YOUNGSTOWN, Ohio (WKBN) – Federal prosecutors filed a bill of information Friday, accusing a local doctor of being involved in a kickback scheme and indicting two others for their role in the scheme.

Michelle Kapon, 41, is accused of conspiring with two other doctors to take money in exchange for arranging for tests for sexually-transmitted diseases to be performed.

Indicted were Samir Wahib on counts of conspiracy to solicit kickbacks in connection with a federal health care program, offering or paying kickbacks in connection with a federal health care program, obstruction and conspiracy to commit health care fraud. Joni Canby faces similar charges.

The bill of information and the indictments were filed in the U.S. Northern District Court of Ohio before U.S. Judge Dan Aaron Polster.
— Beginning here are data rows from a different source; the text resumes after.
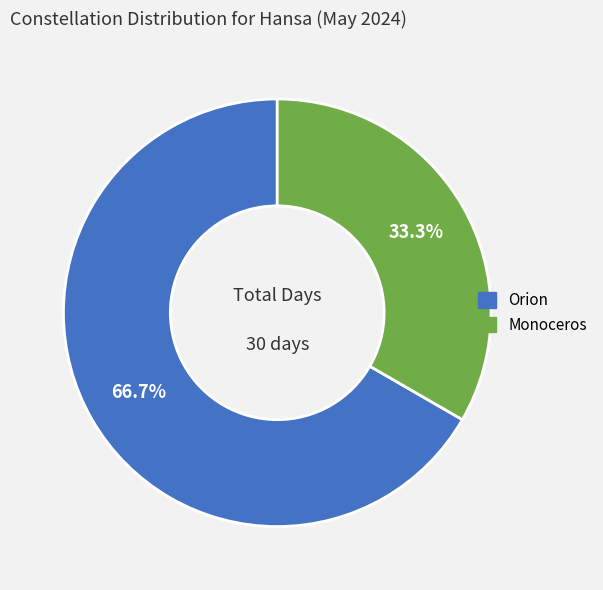

To the nearest percent, what is the combined percentage of Orion and Monoceros?

100%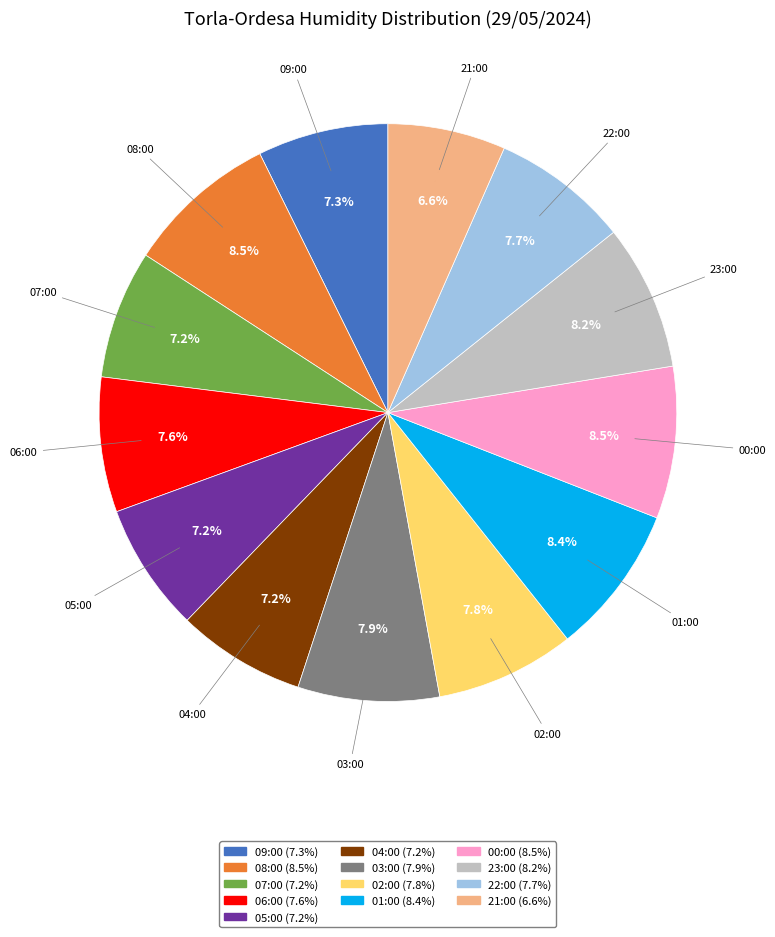

What is the smallest slice in the pie chart?

21:00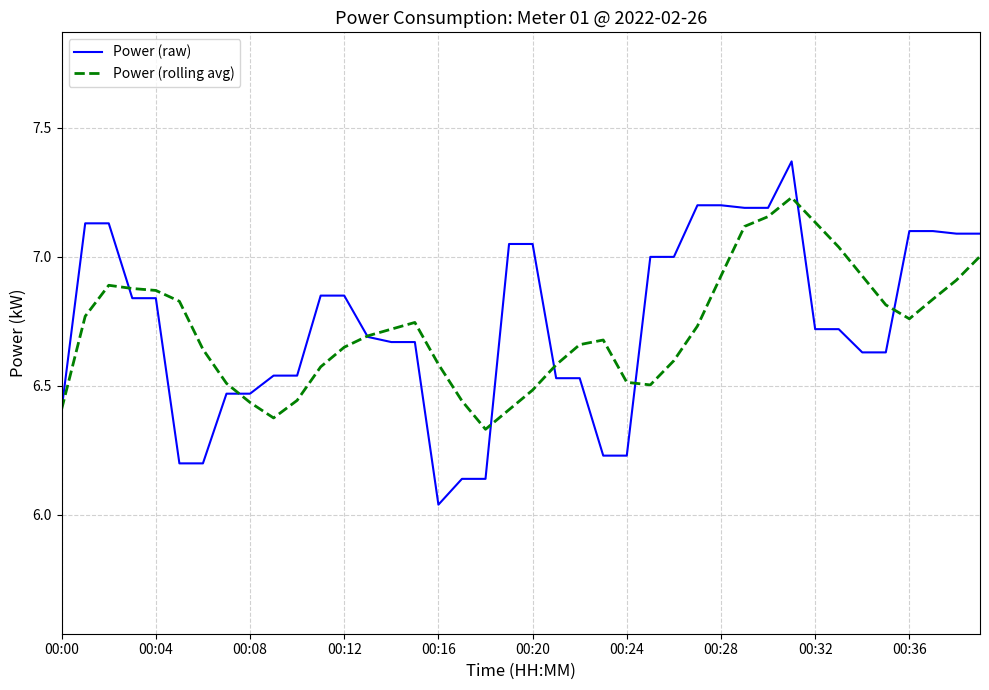

Which series has the widest spread of values?

Power (raw)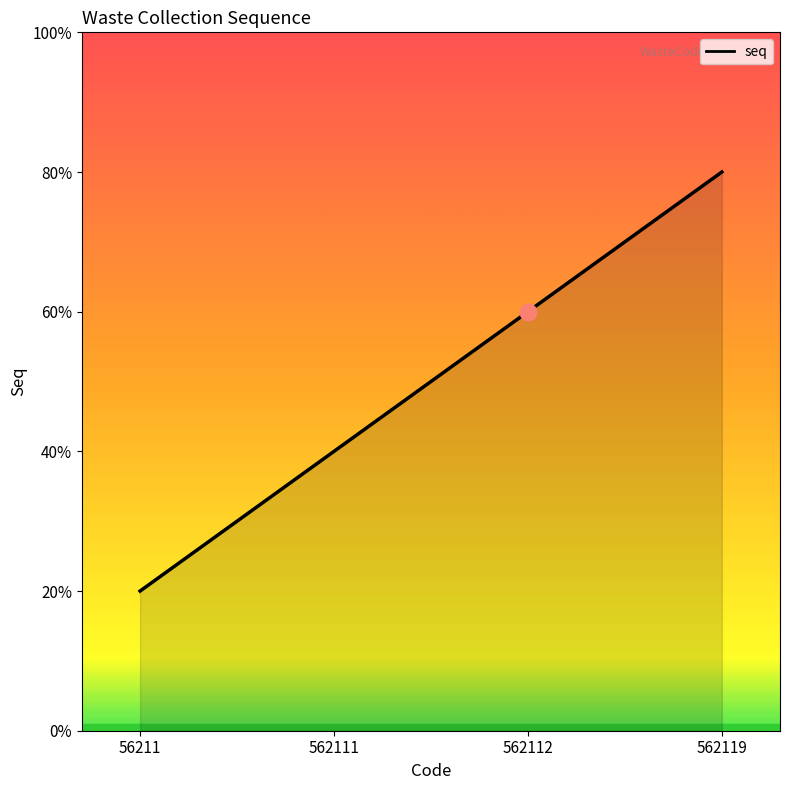

List the labels in order of value, smallest first.

56211, 562111, 562112, 562119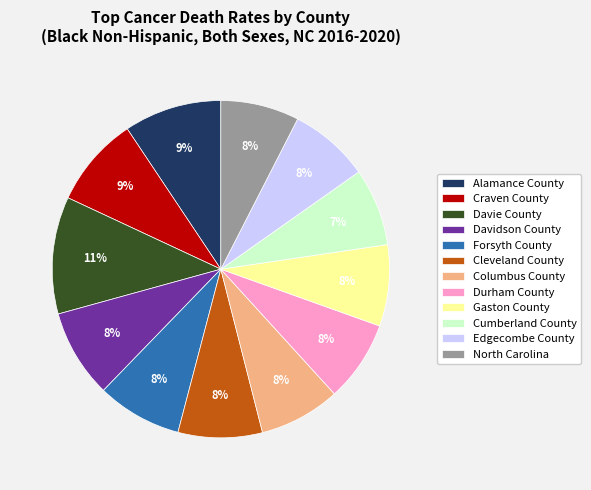

To the nearest percent, what percentage of the pie is Gaston County?

8%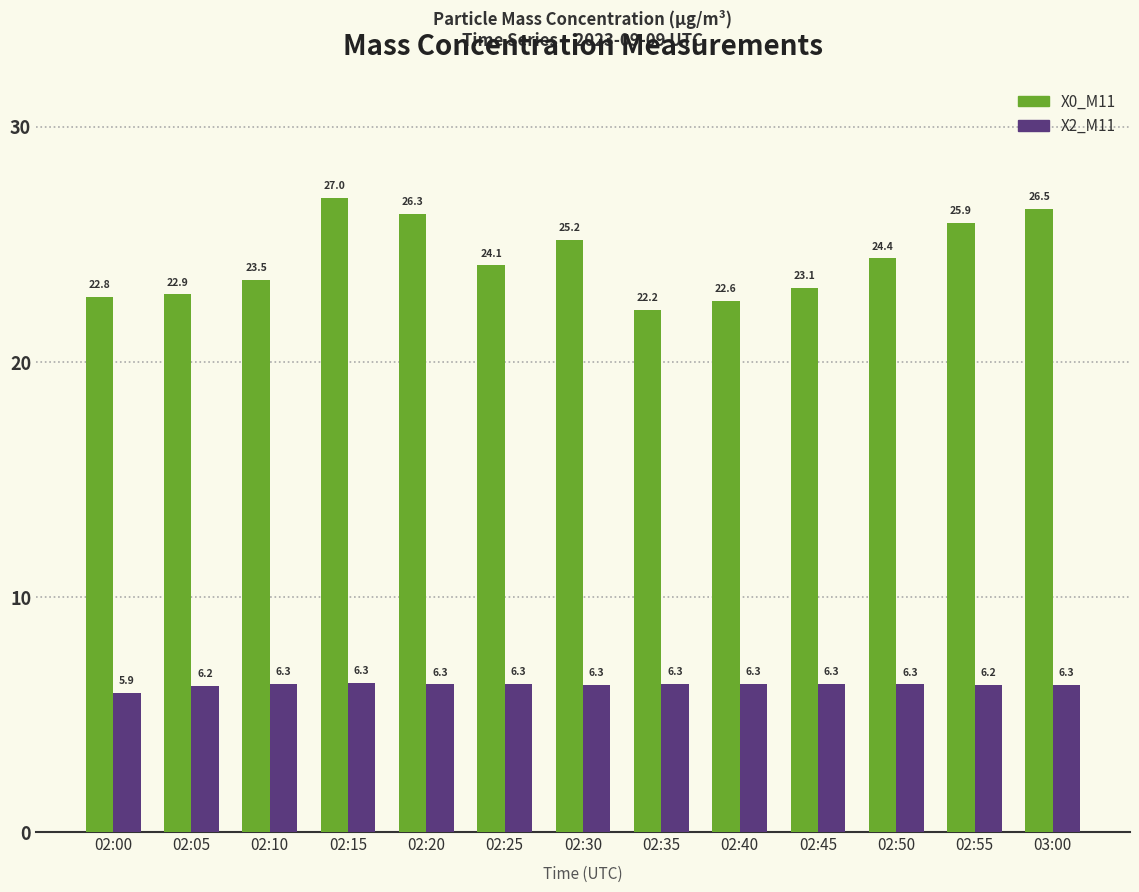

Is it true that X0_M11 equals 25.2 at 02:30?

True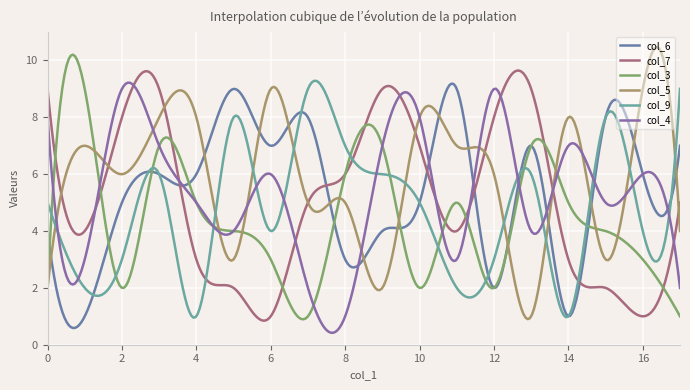

How many lines are shown in the chart?

6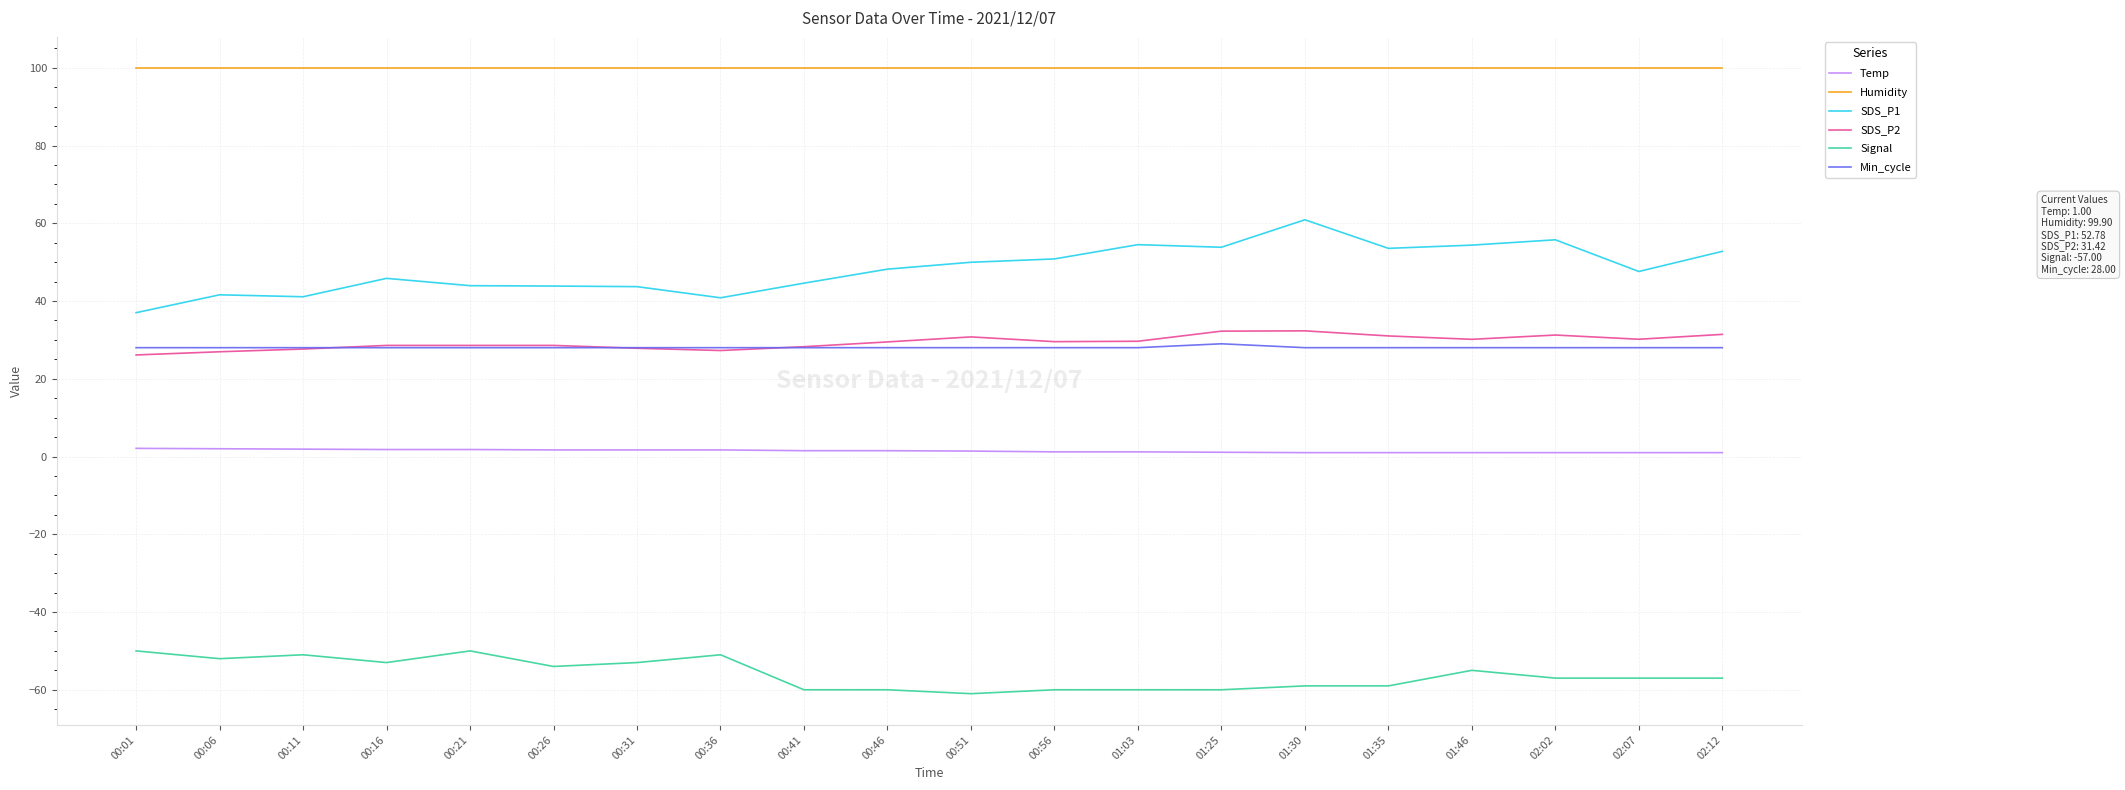

What is the minimum value shown in the chart?

-61.0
It said Kapon and Canby sent their specimens to Wahib to be tested and received payments of $15 to $20 per specimen from Wahib.

Wahib allegedly then billed and was paid by the federal government for this testing

The indictments say that Wahib and Canby practice in the Youngstown area and at a Youngstown-area hospital. The indictment did not name the hospital. Kapon practiced in Boardman, according to her bill of information.

The scheme lasted from March 2014 to January 2017, the information said.

The information said Kapon accepted four checks from Wahib, for a total of $5,105 from Oct. 27, 2014 until Jan. 9, 2017.

The indictment said Wahib also paid kickbacks to Canby in exchange for her sending specimens to him to be tested.

The payments also violated federal law because the tests were provided to some patients through Medicare and Medicaid, the information said.

A bill of information is typically filed in lieu of an indictment when a defendant is cooperating with authorities and agrees to plead guilty.

The case has been assigned for arraignment purposes to U.S. Magistrate Judge David Ruiz, but an arraignment has not been scheduled yet for any of the three defendants.